White House and State Department officials led by Secretary of State John Kerry don’t want to admit that Iraq’s a lost cause, regardless of the nearly 5,000 U.S. troops killed and price tag of over $1 trillion. Many in Iraq’s military actually cheer on ISIS, precisely because they don’t want to be ruled by Shiites. However the former Bush administration demonized the late Saddam Hussein, he was Sunni Baathist who ruled Iraq with an Iron fist for over 30 years. Carter’s sort of correct that Iraq’s military lost their will to fight but not for the reason’s given. Infiltrated by Sunni militants, the Iraq military wants no part of today’s Iraq, run by Shiites and with loyalty to Iran’s Ayatollah. White House officials haven’t admitted that the Iraq War pushed the government closer to Iran, a bitter enemy of the U.S. Both al-Maliki and al-Haider sit dangerously on the Ayatollah’s fence.
White House officials starting with Obama should level with the public that there’s nothing the U.S. military can do to stop the sectarian war started when former President George W. Bush toppled Saddam April 10, 2003. Without Saddam’s repressive Baathist rule, the restive Shiite population led by such characters in the early days of the Iraq War as Muqtada al-Sadr, whose 10,000-strong volunteer al-Mahdi army routinely massacred U.S. troops. Obama likes to blame the mess in Baghdad of the poor representation of Sunnis in Iraq’s Shiite governments since the fall of Saddam. Truth be told, the Sunni minority in Iraq shows more loyalty to ISIS than Iraq’s Shiite government. It’s no accident that Saddam’s 72-year-old, red-haired vice chair of the Islamic Command Council Izzat Ibrahim al-Douri and current head of Iraq’s Baath Party leads ISIS’s military advance toward Baghdad.
Al-Douri and his former Republican guard followers want to conquer Baghdad and purge the city of any U.S. influence.

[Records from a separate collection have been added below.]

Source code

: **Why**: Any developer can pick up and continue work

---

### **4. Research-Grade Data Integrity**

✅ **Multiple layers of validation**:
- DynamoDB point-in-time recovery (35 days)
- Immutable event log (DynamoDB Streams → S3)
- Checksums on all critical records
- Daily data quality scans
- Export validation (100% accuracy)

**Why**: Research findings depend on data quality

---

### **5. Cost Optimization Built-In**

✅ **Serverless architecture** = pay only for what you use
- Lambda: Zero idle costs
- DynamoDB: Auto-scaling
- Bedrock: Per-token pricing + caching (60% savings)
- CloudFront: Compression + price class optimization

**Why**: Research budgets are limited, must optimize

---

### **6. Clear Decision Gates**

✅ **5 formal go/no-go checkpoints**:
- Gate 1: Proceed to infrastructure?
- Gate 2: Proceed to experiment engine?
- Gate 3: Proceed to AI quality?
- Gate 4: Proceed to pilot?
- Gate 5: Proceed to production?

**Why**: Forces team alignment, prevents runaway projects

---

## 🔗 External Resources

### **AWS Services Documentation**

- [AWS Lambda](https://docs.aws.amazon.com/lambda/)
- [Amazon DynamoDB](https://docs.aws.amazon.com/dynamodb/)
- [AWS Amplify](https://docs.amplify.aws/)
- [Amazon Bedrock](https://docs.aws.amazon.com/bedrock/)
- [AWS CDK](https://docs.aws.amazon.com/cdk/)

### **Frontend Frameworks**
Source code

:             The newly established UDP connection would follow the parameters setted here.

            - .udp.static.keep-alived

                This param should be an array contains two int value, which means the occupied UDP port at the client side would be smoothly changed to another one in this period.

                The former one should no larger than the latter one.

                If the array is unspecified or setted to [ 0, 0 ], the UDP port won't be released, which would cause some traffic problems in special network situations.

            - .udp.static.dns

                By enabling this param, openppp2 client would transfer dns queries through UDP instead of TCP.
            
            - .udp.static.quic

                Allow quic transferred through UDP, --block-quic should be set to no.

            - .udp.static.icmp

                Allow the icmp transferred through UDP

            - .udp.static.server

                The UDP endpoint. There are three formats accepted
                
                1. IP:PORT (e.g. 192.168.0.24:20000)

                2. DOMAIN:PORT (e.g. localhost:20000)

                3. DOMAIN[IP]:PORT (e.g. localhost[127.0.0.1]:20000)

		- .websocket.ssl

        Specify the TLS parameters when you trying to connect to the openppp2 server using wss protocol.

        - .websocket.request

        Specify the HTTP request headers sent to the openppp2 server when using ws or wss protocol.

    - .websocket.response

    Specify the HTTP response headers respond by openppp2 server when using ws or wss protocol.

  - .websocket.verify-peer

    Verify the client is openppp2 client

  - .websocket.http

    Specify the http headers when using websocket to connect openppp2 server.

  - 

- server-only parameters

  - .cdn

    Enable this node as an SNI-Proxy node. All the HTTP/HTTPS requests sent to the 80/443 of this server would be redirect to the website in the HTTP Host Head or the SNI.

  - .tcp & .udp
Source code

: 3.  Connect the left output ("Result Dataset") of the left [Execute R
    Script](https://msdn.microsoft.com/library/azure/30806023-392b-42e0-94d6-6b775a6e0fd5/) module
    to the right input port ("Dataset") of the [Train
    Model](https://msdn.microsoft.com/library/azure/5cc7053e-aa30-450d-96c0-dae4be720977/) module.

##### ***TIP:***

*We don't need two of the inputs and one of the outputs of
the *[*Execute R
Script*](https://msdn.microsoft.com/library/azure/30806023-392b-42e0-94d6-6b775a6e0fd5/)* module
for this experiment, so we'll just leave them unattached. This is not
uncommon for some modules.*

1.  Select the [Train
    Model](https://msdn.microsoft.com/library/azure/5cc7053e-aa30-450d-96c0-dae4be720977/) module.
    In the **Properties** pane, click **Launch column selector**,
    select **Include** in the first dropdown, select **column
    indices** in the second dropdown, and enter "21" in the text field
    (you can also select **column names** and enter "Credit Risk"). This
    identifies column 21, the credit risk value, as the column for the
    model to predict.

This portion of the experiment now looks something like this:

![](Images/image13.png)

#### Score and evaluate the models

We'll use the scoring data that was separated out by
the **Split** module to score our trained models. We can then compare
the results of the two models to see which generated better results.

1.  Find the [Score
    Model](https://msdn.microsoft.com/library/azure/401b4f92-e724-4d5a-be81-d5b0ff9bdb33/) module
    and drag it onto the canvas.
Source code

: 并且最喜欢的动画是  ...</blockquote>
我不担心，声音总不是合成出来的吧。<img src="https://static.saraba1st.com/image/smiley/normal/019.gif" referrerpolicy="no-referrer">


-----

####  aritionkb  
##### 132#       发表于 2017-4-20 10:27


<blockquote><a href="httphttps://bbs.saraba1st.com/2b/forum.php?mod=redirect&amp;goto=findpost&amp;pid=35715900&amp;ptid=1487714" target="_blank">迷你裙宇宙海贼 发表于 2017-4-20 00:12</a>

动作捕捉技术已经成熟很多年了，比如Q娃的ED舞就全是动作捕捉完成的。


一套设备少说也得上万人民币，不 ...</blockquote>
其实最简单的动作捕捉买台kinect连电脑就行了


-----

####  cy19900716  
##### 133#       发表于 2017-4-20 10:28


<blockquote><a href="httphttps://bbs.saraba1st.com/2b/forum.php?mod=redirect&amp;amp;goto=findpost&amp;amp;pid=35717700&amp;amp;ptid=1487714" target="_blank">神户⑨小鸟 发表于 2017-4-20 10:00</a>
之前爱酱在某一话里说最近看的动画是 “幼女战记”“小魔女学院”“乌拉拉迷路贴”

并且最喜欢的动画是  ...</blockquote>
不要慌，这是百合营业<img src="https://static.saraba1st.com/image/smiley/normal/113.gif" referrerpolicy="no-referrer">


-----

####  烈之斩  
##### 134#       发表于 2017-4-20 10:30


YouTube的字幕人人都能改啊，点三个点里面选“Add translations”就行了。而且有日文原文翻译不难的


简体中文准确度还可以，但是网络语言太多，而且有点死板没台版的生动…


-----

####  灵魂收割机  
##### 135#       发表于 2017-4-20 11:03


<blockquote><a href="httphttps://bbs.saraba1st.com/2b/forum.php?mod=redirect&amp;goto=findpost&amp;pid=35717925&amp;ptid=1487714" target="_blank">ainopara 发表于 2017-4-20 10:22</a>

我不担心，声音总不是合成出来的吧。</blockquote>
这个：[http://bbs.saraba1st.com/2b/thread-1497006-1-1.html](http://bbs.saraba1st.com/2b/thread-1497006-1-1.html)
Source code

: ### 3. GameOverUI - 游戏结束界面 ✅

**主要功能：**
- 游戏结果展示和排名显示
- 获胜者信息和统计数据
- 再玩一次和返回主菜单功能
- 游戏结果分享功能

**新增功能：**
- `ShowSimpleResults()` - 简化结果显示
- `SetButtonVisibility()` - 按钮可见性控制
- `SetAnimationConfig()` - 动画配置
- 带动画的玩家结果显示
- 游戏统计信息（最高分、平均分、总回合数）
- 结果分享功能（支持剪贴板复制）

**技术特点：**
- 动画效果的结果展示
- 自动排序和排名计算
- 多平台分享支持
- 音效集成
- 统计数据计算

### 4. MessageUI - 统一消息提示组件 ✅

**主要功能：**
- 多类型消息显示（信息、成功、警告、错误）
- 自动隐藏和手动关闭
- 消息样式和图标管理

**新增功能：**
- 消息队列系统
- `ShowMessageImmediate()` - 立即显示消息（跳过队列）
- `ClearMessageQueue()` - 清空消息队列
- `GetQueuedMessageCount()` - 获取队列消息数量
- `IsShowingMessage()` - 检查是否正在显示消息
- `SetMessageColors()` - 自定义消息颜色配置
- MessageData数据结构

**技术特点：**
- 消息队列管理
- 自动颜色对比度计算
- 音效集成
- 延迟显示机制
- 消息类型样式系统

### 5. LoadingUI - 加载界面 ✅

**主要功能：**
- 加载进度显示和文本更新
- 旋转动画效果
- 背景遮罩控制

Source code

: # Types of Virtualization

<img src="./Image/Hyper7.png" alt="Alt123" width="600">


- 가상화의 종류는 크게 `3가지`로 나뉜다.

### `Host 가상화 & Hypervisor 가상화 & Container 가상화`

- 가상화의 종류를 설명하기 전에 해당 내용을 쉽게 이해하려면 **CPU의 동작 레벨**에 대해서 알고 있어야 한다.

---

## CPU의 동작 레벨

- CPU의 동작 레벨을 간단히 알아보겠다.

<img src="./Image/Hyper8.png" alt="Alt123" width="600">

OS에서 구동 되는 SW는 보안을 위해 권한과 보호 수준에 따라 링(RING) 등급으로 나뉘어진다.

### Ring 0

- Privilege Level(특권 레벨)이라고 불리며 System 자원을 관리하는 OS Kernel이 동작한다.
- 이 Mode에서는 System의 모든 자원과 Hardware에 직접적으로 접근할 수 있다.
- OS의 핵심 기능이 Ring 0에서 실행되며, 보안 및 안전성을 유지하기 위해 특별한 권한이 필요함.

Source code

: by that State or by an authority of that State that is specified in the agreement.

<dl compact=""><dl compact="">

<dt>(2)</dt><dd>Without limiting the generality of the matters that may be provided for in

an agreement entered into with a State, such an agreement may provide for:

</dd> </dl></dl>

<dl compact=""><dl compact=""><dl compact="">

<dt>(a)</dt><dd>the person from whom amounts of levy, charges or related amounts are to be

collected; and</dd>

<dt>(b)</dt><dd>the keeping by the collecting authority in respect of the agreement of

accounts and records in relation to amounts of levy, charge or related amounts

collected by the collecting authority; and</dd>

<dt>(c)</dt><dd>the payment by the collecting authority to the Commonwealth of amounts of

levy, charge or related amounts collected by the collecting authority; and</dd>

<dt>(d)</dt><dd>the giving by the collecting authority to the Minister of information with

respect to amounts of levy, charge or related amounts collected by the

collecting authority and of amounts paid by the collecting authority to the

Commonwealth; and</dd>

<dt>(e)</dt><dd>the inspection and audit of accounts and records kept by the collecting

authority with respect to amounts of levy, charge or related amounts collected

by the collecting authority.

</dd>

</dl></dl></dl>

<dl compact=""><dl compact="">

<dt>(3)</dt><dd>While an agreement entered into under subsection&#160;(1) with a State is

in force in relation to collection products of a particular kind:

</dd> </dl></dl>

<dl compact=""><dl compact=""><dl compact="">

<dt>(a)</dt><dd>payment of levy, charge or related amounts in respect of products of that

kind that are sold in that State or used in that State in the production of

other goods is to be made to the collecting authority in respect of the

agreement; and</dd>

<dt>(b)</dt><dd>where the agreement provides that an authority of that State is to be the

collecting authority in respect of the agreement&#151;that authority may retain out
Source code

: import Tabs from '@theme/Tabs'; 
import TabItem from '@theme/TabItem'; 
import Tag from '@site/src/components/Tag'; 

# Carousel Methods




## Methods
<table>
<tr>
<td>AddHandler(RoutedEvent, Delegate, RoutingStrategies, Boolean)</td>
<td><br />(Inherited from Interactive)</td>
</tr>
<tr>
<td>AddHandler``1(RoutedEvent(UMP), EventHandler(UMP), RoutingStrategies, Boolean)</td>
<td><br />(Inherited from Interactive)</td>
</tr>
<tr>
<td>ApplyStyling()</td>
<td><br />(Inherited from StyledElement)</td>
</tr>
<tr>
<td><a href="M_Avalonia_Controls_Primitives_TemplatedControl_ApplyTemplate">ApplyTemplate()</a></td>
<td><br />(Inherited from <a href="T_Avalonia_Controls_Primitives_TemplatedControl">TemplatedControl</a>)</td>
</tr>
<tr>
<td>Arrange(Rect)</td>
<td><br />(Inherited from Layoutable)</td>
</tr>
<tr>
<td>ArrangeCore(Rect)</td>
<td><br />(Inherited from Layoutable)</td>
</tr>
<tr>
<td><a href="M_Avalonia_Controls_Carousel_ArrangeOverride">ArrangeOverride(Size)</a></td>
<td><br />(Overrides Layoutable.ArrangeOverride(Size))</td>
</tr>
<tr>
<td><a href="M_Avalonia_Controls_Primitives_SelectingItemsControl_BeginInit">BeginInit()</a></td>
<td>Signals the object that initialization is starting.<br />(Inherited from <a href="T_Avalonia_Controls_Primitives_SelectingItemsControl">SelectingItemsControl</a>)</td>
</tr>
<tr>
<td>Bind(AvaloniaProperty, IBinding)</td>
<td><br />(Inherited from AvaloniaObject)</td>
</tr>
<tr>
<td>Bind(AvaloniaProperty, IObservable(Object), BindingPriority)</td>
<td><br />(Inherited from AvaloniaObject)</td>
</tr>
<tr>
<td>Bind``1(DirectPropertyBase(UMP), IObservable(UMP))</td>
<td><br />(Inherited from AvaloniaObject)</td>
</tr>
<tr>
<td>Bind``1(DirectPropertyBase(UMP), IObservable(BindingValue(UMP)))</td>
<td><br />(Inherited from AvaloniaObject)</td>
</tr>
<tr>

Viewing Iraq’s Shiite government as a U.S. puppet regime, al-Douri wants to return Iraq to Saddam’s former greatness. Massacring hundreds of civilians in the ancient city of Palmyra, al-Douri sends a message to any ISIS foe: Saddam’s former generals won’t stop until reaching Baghdad. “The Observatory has confirmed that the Islamic State has executed 67 civilians, including 14 children and women in Sukhnah, Al-Aminyah, near Palmyra. Reports by the Syrian Observatory of Human Rights have tried but failed to get the U.S. and Western powers to take a more active role in Iraq’s sectarian war. GOP presidential hopeful Sen. Rand Paul (R-Ky) ironically agrees with Obama on the issue of sending more ground troops to Iraq: No way that he’d do it.
White House officials don’t have to impugn the integrity of Iraq’s beleaguered military, only recognize it’s been infiltrated by Sunnis more loyal to ISIS than the current Shiite Baghdad government. “Air strikes are effective but neither they, nor really anything we do, can substitute for the Iraqi forces’ will to fight,” insisted Carter, signaling that, no matter what the pressure from the GOP, there will be no more combat troops dispatched to Iraq. White House officials must level with the American people that Iraq’s military can’t win the fight against ISIS because many back a return to Baathist rule in Iraq. Some Iraqi lawmakers accept Capitol Hill hawks, like Sen. John McCain (R-Ariz.), chairman of the Armed Services Committee, blaming Obama for ending the war prematurely. No one saw al-Maliki’s contempt for the U.S. military more than Obama, prompting the Dec. 15, 2011 pullout.